Matt Cutts: Why does Google give SEO advice?






Video transcription

Here’s a fun question from borislav123 in Plovdiv.
Borislav wants to know: Why Google supports SEO specialists with advice? Google business is to sell text ads/ad space so bad optimized websites are the target of Google, aren’t they? With giving good SEO advice Google works against its business or it’s not true?
OK, so let me take a step back and sort of rephrase what I think Borislav is trying to ask.

I think he’s saying, look, if everybody has really bad SEO and they can’t rank the way that they want then they have to buy ads and isn’t that a good thing for Google?
I think that’s kind of a short-term view of things and Google tries to take the long-term.
For example, we never showed pop-up ads on Google even though it might have meant a little bit more money up front because we knew it would also annoy users and make them less likely to come back.

So I think you’re making the mistake, Borislav, if you’ll let me talk to you personally for a second, that I think you’re thinking all SEO is bad or all SEO is evil.
And the fact is that there’s a lot of white hat SEO that’s really great for webmasters to know.
They make their site more accessible, so that everybody can find the pages on their site.

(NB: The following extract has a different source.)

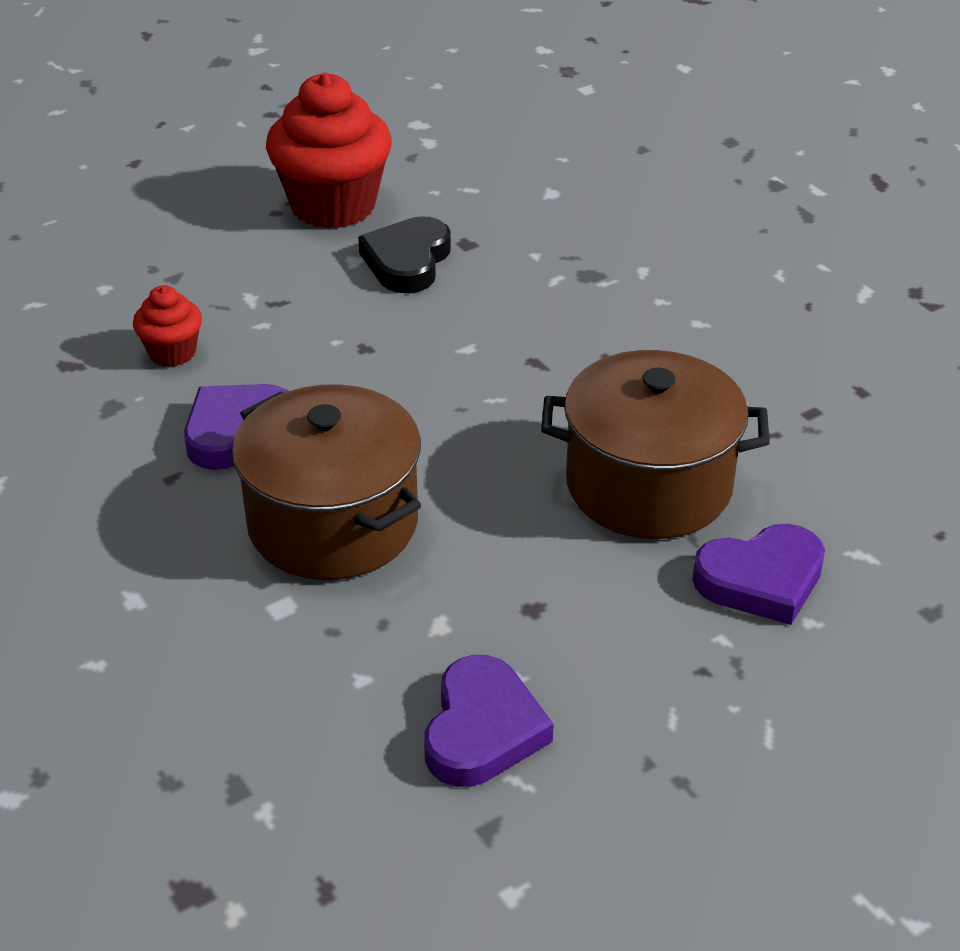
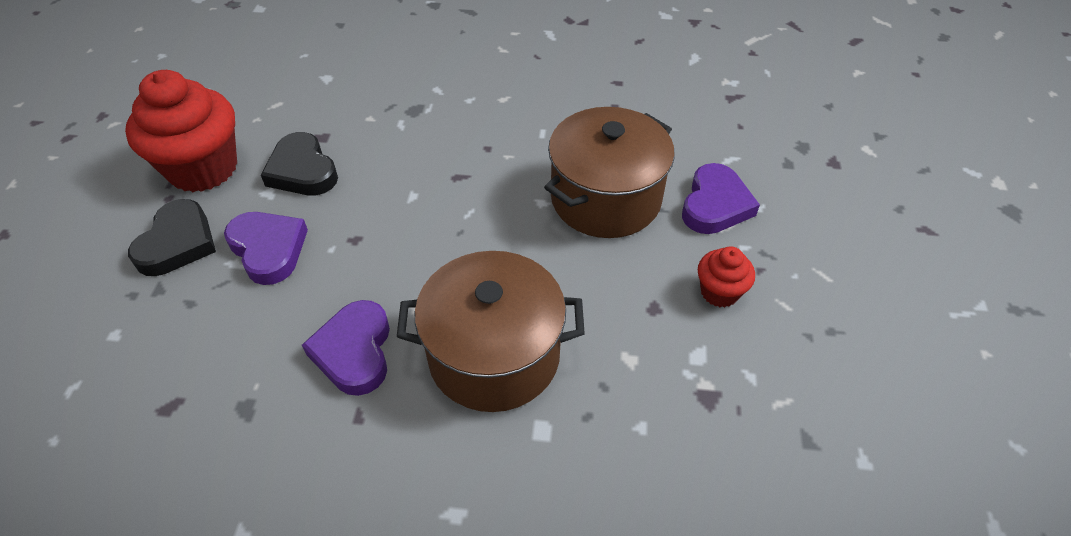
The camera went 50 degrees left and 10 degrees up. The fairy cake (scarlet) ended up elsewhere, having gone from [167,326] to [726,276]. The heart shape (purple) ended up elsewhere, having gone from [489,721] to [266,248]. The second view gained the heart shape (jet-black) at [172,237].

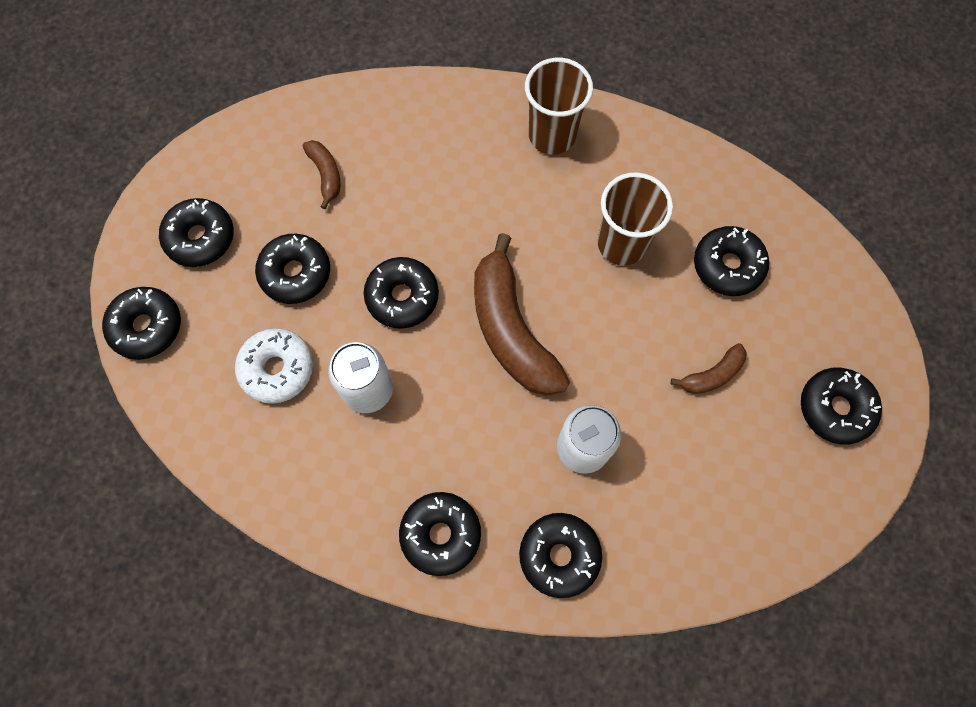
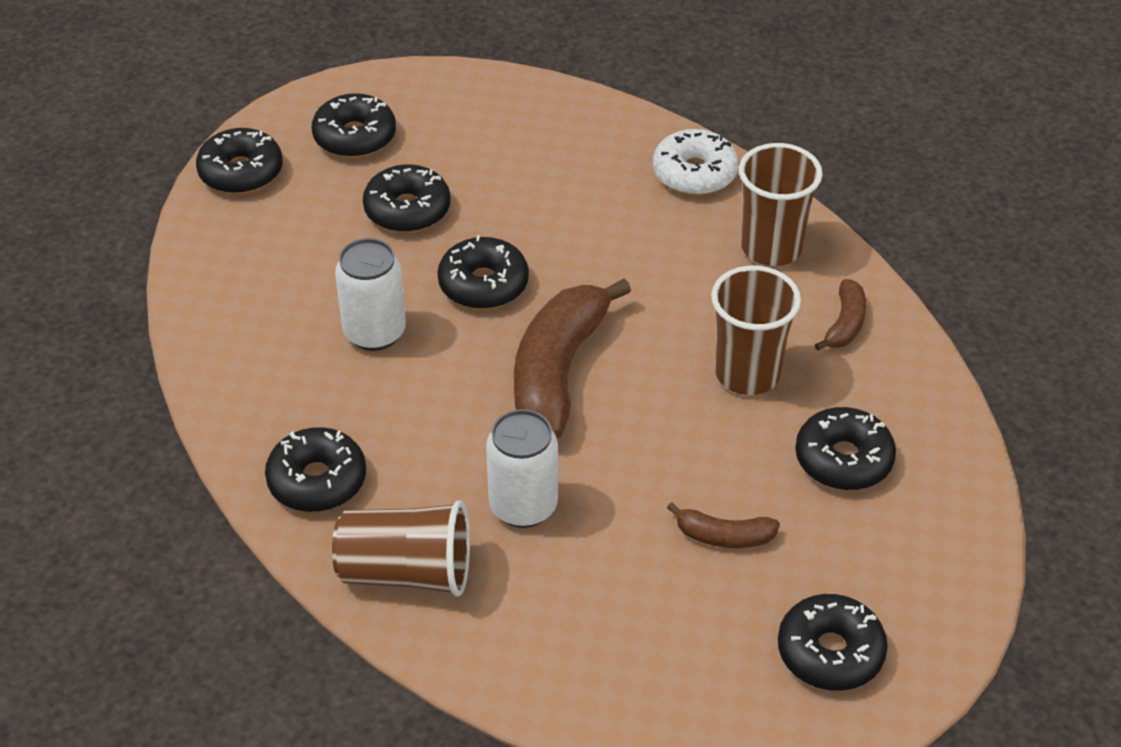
The camera went 40 degrees right and 25 degrees down. The doughnut (white) ended up elsewhere, having gone from [274,366] to [696,162]. The banana fruit (brown) ended up elsewhere, having gone from [321,174] to [840,315]. Where the doughnut (jet-black) stood at [560,555], the beaker (brown) came to stand at [401,549].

They make it more clear, it can help with the organization, so there’s a lot of reasons to help sites with their SEO so that everybody can benefit.
More to the point, I think whenever the web does well Google does well.
So we try to give white hat advice.

We’re not going to teach you how to cloak, we’re not going to try to show you the best ways to key word stuff or anything like that.
But we do try to give advice to all the webmasters out there who really could use the help and want to use the help in a white hat way.
And I think if we help people with all of those problems then the web gets better, more people use the web, and Google does well.
So I don’t think that it has to be something like, oh, we help websites rank better and then they don’t need to advertise.
That’s sort of a short-sighted view.We say, look, we try to help people make the web a better experience, more people will be on the web, they’ll stay on the web longer, they’ll be happier.
And just the halo effect, the reflected effect of all of that is that people will search more, and then a few of the times they’ll click on the ads.
So I think we try to take a pretty long-term view of things, and I don’t think that it’s smart to say push everybody down so they have to buy ads.
That’s not the sort of way that we think at Google.